We showed off our drop passes for Reggie and our between-the-legs passes and the passes where we'd bank the tennis ball off a parked car. Sometimes we'd have break away contests or we'd use pop cans for targets and try to see who had the most accurate shot. Chris and Matt even used to practice their fighting. In the middle of a game they'd nudge each other and stare for that one dramatic second before they threw down their sticks.

“You wanna go? You wanna go me?” They'd scream at each other, trying not to laugh.

“I think those two are on the same team, aren't they?” Reggie asked, the first time he saw them shimmying around, trying to grab onto each other.

It didn't matter. One guy would try to trip the other or pull the shirt over his head and then, once he had the upper hand, he'd start pummelling away with these crazy exaggerated swings, piling on the furious, fake punches.

“Take that and that and that.”

It was like those fights you see on pro-wrestling. The big, hollow blows kept coming down but there was never any real force behind them. Even if one of us caught the other in a crippling figure-four leg lock or if we slapped on the sleeper hold or a killer iron claw – a grip so dangerous it was guaranteed to cause permanent brain damage – it still meant nothing. All that rage washed over and left us completely untouched and unharmed and ready to go another round.

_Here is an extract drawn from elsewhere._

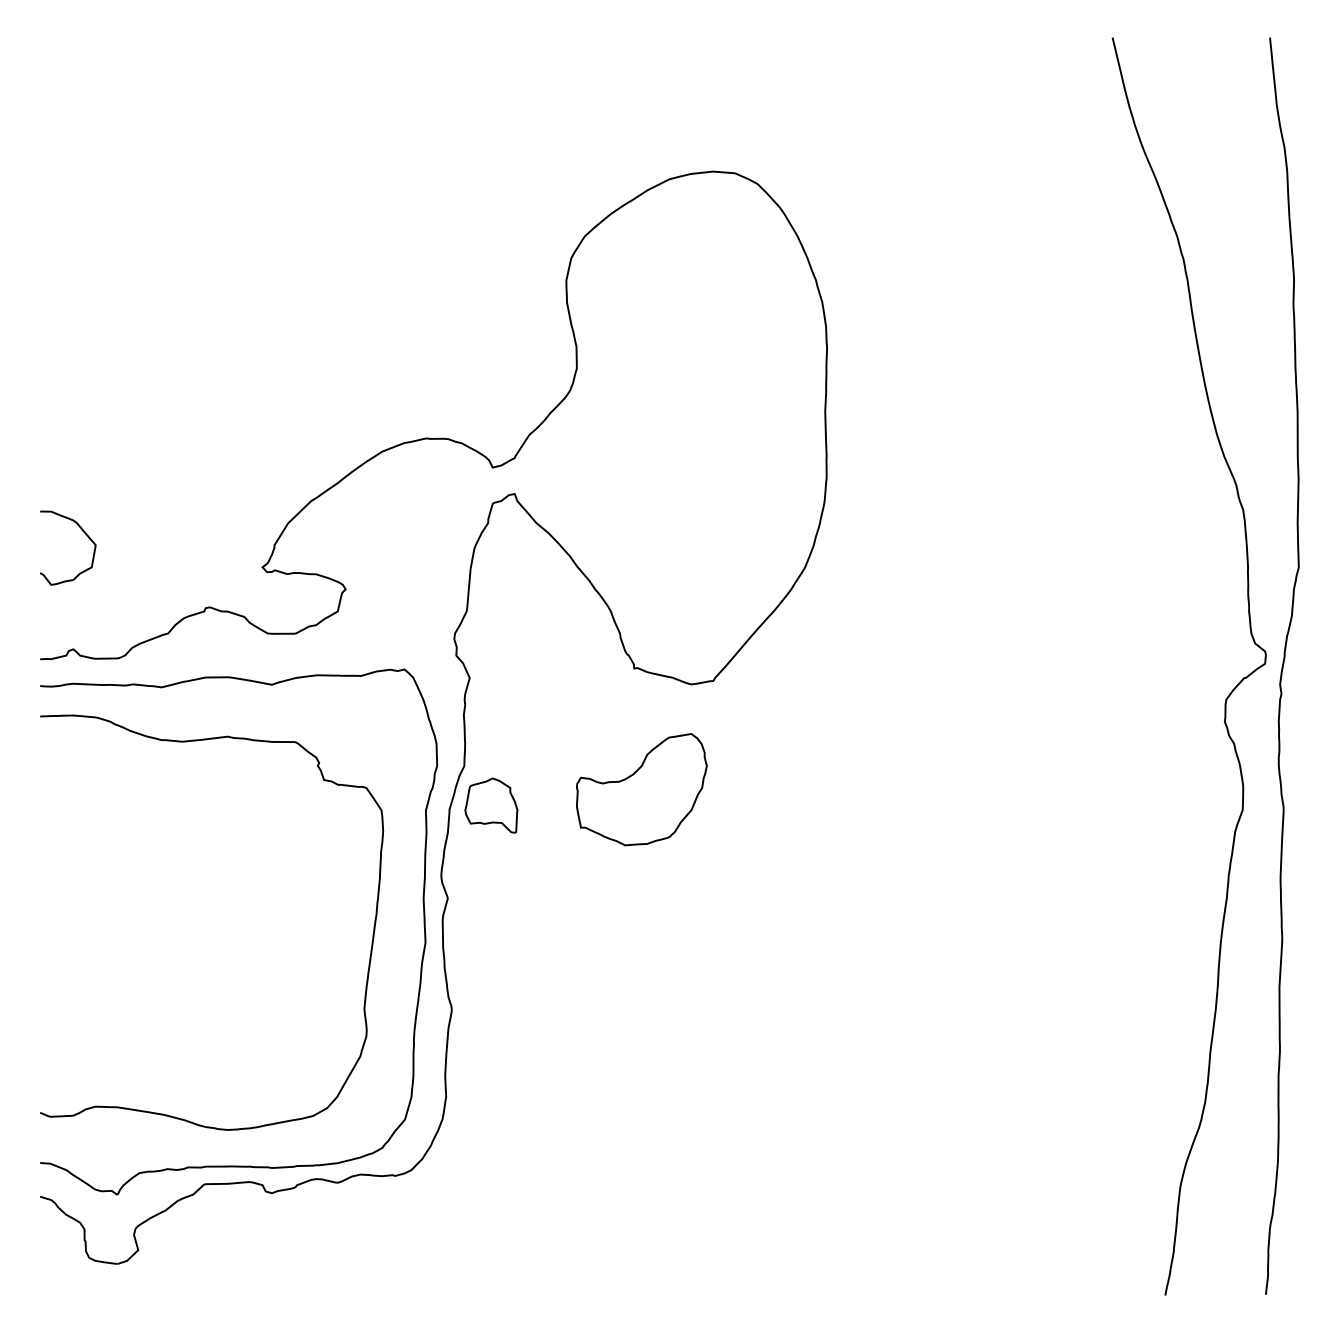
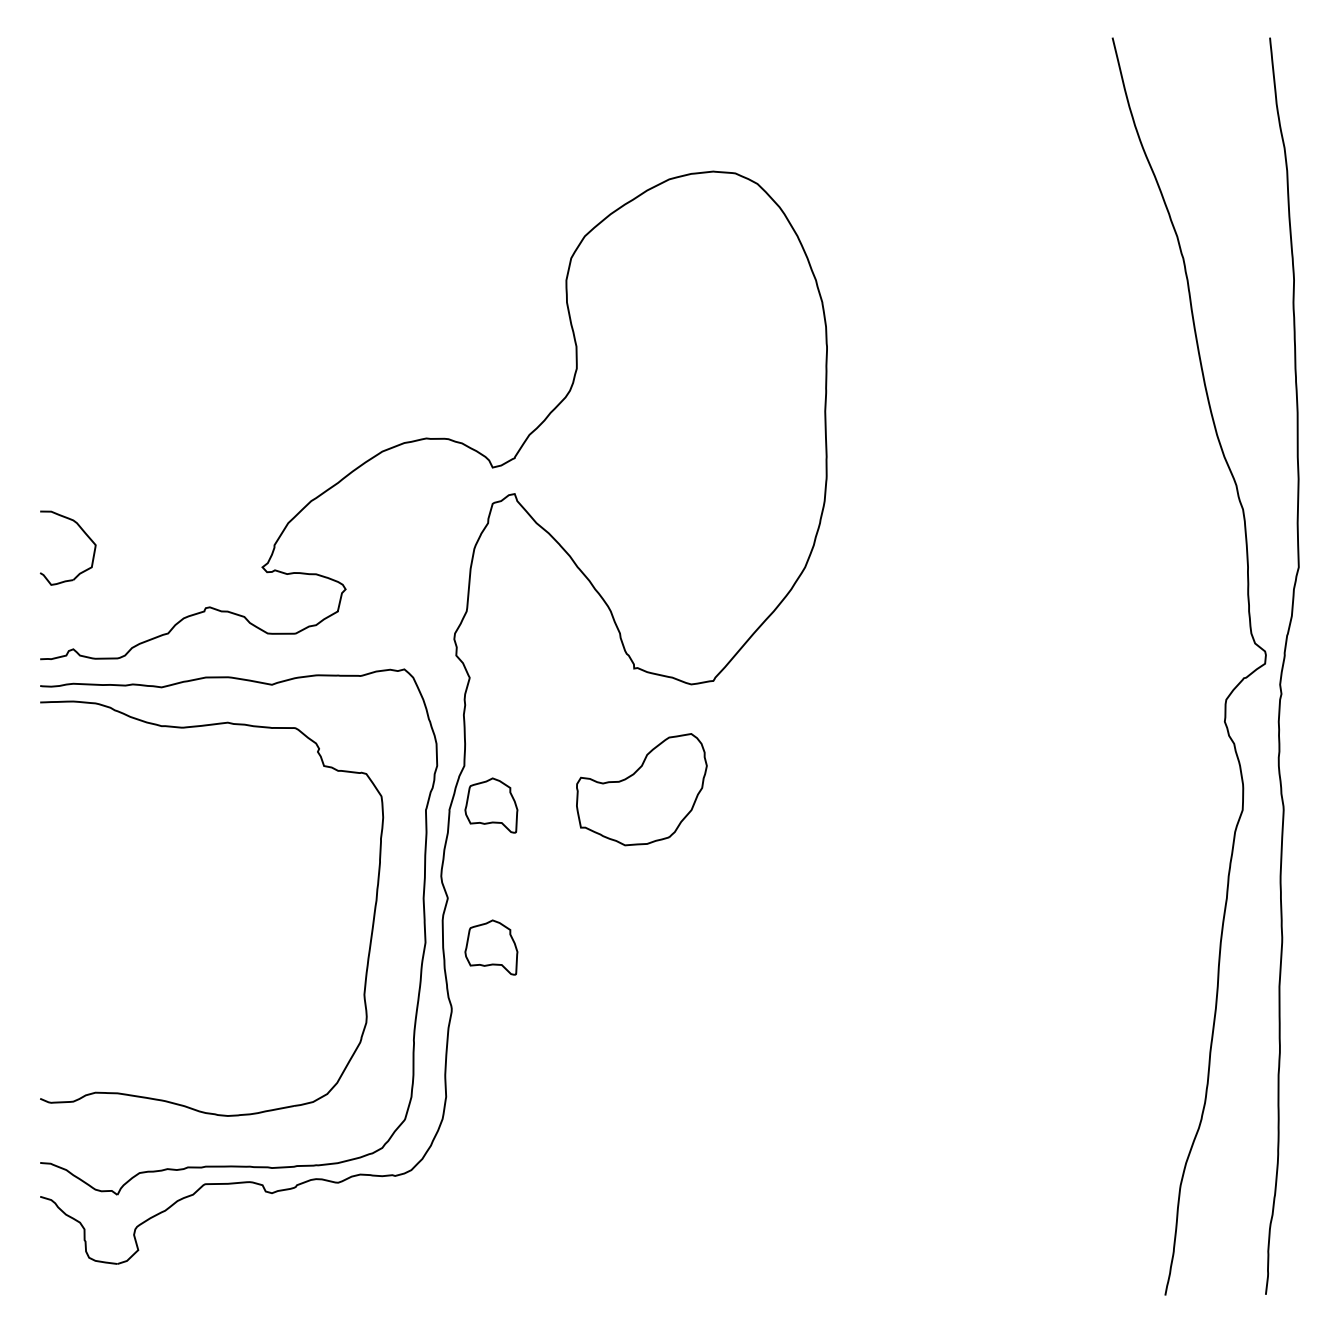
part at (371, 942) position: (371, 942) -> (371, 928)
part at (491, 947): none -> present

You hardly ever see big families like we had anymore. Especially not with boys. Today, if a couple has two or three boys in a row, they quit. I guess you could probably still make it through with four girls living in the same house, but I wouldn't know anything about that. Even back then we were different. From the outside we looked like good kids, like a bunch of those super-skinny, old-fashioned boys who might be headed down to the swimming hole in a Norman Rockwell painting. One of us was always in line to skip a grade – though none of us ever did – and we each had a paper route winding through the neighbourhood. One of us would probably mow your grass or shovel your sidewalk even though you didn't ask and if our school ever needed somebody to read something in public – at an assembly or a concert or a church service – we'd get that call. At Christmas, our parents made us collect cans for the needy and we grudgingly stuffed our quarters into the share-Lent pyramid that sat on our kitchen table during the weeks before Easter. When the nasty Greek couple who lived three doors down needed someone to look after their matching Pomeranians, Hector and Achilles, while they went back to Thessalonica for vacation, we said no problem. And when they came back and paid us only three dollars for the whole summer – three dollars for us to split four ways – we smiled and asked them to tell us all about the trip and to show us their pictures. It took a lot of consistent performing to pull this off, but it was like we couldn't help ourselves. We seemed exactly like good kids on the outside, but we weren't soft. There was more than enough hard waiting below the surface.